Ericsson Australia's financial picture grew a little bleaker last financial year, with revenues falling $200 million to $805 million — roughly $600 million less than its Telstra Next G boon year of 2006, which netted it $1.4 billion.
Written by Liam Tung, Contributing Writer

Ericsson Australia's financial picture grew a little bleaker last financial year, with revenues falling $200 million to $805 million — roughly $600 million less than its Telstra Next G boon year of 2006, which netted it $1.4 billion.

The company's first financial year under its new local chief Jacqueline Hay has fallen well short of the figures posted by her predecessor Bill Zikou, who hung up his boots late last year. Hay, who was appointed to the role in November 2008, signed off on the company's 2008 financial year report (for the year to 31 December 2008), lodged with the Australian Securities and Investments Commission on 11 June 2009.

Ericsson's local operating revenues for financial year 2008 stood at $805 million, bringing it into the same realm as fellow industry heavyweights, Alcatel-Lucent, which grew local takings 5 per cent last year to $861 million, and Cisco, which suffered a 7 per cent drop, netting it $888.8 million.

Ericsson's 2008 revenues fell dramatically from its 2007 result of $1.02 billion, with profits hit even harder, falling from $20.2 million in 2007 to $857,000 for the last year.
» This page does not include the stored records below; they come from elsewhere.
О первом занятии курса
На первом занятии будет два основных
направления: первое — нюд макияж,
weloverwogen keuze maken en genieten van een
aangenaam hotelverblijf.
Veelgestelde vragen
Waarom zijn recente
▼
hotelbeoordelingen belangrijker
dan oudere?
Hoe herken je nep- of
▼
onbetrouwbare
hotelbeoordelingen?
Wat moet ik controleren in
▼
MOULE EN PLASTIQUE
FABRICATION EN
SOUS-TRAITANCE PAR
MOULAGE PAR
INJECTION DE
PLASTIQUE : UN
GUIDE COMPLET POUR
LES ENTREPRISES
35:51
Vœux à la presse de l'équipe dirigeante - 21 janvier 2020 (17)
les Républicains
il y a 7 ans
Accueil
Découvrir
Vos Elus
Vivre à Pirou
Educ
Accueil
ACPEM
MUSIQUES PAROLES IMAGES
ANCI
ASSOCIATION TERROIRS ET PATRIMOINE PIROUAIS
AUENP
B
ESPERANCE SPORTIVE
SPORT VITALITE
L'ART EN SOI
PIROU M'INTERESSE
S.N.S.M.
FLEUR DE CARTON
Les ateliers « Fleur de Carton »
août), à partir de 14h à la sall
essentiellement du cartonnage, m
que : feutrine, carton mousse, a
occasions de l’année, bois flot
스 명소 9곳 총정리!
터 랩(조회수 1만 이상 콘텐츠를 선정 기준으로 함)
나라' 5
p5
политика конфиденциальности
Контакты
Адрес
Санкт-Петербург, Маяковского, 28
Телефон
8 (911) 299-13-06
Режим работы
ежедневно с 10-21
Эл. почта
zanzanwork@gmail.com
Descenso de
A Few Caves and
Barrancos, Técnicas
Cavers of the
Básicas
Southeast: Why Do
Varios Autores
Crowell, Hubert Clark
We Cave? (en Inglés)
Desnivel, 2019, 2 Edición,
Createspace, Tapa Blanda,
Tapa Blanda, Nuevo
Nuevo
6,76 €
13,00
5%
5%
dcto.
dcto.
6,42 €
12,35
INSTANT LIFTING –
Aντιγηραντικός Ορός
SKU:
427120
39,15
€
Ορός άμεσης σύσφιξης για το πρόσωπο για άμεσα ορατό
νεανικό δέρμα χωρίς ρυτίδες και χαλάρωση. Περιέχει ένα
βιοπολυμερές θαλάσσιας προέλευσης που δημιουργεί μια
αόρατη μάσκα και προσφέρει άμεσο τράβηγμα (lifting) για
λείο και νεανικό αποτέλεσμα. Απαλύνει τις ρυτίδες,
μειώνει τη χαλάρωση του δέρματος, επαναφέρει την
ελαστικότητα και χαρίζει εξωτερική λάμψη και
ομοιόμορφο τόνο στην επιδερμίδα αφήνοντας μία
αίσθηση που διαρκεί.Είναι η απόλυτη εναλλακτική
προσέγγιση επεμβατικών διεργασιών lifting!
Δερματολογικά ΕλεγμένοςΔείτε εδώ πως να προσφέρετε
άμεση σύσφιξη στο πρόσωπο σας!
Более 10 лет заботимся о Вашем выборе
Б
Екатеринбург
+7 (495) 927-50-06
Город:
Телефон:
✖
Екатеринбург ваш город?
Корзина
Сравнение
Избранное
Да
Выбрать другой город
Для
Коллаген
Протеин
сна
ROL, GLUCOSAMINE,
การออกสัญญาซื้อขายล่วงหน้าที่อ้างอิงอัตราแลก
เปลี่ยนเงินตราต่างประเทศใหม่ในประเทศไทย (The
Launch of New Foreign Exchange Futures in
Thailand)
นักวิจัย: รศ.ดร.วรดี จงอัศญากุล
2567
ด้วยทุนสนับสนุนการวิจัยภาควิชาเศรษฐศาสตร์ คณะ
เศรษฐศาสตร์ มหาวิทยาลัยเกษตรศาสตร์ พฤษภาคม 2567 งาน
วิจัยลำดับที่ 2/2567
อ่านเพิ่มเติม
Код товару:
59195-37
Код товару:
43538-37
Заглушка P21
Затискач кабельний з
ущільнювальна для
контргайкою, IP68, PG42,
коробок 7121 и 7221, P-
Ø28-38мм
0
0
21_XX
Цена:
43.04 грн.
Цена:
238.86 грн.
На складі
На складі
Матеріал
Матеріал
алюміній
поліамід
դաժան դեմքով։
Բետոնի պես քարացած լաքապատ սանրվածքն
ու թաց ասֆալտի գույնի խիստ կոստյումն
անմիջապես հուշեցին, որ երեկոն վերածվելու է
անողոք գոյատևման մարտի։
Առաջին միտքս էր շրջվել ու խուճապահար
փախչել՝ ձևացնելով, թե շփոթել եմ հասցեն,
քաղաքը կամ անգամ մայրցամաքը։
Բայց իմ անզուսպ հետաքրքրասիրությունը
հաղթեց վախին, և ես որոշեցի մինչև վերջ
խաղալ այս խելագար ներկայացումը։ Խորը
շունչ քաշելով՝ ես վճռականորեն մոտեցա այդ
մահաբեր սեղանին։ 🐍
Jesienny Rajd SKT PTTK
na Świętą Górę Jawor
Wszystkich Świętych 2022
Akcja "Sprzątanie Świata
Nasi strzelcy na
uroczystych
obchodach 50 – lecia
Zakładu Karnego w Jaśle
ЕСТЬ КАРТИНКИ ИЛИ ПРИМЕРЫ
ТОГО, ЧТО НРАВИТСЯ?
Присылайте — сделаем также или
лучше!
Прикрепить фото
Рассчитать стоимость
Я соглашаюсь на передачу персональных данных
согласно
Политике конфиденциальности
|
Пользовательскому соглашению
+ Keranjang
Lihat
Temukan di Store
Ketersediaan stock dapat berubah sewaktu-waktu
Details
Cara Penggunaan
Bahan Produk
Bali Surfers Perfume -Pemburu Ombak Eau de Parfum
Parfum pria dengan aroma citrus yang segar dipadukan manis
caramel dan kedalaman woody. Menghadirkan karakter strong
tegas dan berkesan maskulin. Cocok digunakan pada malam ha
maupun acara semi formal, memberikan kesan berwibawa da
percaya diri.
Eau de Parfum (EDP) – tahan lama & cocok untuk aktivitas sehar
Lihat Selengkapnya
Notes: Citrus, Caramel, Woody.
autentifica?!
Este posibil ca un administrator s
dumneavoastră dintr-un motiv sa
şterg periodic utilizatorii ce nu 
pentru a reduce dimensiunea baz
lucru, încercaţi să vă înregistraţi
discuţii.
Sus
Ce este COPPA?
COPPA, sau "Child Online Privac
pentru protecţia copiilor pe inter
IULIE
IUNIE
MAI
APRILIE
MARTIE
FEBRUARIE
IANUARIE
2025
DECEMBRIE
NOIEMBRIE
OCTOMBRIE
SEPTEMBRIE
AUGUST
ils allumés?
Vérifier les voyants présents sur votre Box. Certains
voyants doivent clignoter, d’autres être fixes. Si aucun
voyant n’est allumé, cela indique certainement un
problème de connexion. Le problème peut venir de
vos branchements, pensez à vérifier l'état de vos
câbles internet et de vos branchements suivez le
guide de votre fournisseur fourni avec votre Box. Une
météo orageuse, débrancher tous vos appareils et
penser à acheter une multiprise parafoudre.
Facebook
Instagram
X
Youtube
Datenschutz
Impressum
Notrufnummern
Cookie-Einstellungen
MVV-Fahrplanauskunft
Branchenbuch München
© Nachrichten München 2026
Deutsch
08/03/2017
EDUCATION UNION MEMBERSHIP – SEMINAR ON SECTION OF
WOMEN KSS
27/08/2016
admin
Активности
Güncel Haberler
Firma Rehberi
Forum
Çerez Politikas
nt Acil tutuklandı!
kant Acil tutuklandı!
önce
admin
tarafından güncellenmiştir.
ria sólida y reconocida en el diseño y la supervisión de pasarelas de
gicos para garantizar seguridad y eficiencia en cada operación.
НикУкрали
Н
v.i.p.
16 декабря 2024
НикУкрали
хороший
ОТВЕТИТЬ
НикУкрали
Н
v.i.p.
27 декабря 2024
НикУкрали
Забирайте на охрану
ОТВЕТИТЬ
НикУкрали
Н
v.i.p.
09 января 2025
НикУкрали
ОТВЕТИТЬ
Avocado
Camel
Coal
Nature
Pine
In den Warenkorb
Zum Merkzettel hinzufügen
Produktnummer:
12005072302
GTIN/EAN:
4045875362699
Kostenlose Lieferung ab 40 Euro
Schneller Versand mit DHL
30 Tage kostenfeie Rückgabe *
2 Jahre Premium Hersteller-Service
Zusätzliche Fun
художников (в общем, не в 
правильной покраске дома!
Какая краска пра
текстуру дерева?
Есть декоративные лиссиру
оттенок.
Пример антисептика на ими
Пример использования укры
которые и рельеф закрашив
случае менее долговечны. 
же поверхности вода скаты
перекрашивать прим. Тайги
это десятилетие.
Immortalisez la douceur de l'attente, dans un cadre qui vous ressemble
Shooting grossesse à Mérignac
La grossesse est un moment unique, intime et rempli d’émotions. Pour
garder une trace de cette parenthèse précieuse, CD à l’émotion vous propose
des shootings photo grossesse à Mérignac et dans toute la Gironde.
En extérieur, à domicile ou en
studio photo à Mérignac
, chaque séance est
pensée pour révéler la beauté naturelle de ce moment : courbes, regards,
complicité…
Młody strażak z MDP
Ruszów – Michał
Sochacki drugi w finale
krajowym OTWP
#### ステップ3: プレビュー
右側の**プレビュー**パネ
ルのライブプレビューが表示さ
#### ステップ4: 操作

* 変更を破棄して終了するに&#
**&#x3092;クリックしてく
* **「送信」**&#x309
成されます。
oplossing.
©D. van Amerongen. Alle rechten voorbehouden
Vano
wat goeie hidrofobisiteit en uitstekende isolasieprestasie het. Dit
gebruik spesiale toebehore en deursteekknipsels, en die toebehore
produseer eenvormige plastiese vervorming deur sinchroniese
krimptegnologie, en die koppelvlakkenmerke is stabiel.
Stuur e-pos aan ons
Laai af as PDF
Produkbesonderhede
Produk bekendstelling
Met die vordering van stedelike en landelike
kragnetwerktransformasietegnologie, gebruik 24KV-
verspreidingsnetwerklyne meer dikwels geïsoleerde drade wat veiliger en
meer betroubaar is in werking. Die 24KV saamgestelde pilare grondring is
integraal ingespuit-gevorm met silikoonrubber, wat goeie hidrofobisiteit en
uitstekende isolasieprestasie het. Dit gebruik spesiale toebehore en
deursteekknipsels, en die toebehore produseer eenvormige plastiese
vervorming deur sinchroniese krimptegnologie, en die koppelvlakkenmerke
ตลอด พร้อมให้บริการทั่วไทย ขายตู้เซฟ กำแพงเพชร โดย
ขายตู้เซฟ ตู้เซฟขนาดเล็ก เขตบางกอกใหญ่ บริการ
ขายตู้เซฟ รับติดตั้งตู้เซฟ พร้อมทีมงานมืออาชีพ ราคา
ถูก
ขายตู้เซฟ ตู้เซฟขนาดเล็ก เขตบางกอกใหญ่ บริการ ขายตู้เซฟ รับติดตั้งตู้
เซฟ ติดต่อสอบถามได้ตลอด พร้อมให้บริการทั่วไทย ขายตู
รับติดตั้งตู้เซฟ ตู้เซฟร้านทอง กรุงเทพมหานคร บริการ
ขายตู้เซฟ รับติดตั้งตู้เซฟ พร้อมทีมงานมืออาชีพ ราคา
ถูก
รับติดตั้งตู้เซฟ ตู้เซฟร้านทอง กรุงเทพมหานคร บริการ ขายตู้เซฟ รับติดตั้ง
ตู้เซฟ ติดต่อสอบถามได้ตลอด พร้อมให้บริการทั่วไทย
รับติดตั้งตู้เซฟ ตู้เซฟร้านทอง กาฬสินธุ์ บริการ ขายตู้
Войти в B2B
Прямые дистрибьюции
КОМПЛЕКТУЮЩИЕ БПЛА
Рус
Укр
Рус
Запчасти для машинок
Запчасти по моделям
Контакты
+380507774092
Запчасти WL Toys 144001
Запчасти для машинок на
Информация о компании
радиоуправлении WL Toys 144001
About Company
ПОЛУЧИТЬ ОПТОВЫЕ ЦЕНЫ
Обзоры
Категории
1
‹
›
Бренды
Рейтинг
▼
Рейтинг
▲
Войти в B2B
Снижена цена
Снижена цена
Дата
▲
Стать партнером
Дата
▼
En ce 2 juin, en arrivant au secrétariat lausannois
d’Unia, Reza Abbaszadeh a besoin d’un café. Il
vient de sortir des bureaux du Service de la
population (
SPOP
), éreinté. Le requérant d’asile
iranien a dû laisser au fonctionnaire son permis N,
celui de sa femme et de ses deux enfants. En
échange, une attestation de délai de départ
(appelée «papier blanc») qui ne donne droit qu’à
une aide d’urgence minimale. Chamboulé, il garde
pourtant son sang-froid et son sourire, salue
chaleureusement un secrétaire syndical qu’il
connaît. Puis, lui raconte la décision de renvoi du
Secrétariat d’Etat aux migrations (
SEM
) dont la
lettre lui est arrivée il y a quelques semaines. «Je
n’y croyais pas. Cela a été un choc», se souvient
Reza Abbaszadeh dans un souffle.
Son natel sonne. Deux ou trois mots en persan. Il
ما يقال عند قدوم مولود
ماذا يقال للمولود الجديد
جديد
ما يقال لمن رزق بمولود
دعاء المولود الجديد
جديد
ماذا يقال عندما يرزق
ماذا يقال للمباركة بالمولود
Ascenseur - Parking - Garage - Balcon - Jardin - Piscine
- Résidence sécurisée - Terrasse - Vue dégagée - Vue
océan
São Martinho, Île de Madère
The directors, including Hay, local chief financial officer (CFO) David Spong and Ericsson's incoming global chief, former global CFO Hans Vestberg, noted that the $15 million dividend that went to the parent company in 2007 would not be paid this year.

Staffing levels have remained fairly consistent for the company, with the latest figures prior to this financial report standing at around 1660. This report revealed headcount had fallen to 1604; however, Ericsson Australia earlier this year said it would cut around 300 staff from its local operations in 2009.

More troubling news for the telecommunications equipment sector was aired last week, as Telstra (the industry's largest spender), which in 2006 had awarded Ericsson the $1 billion contract to build its Next G network, confirmed it planned to cut capital expenditure by $1 billion to deliver its $6 billion free cash flow target for the 2010 financial year.

Ericsson's outlook appears to be stalled in a holding pattern for the moment with optical networking equipment procurement for the $43 billion NBN and its other big hope, LTE (Long Term Evolution) still some time away.

Cisco, Alcatel-Lucent and Tellabs were all big winners from Telstra's near-complete Next IP core network refresh that, along with its Siebel billing systems overhaul and Next G, formed its multibillion dollar transformation that Telstra CFO John Stanhope said last week had passed its peak spending period.

Stanhope offered a glimmer of hope for Ericsson, however, when he said Telstra's capital expenditure would be pegged at 14 per cent of its annual revenues, which would remain flat for the next three years unless a major new technology prevailed, providing a platform for revenue growth. The chances for any immediate investment though is unlikely, given that the Federal Government's spectrum allocation for LTE, which would ideally be 700MHz or 2.5GHz for Telstra, is still under review.

"Let's say LTE comes along... There will be a kick [in revenues], there's no doubt about that," said Stanhope. "But LTE is not tomorrow, not next year, and maybe not the next year after that."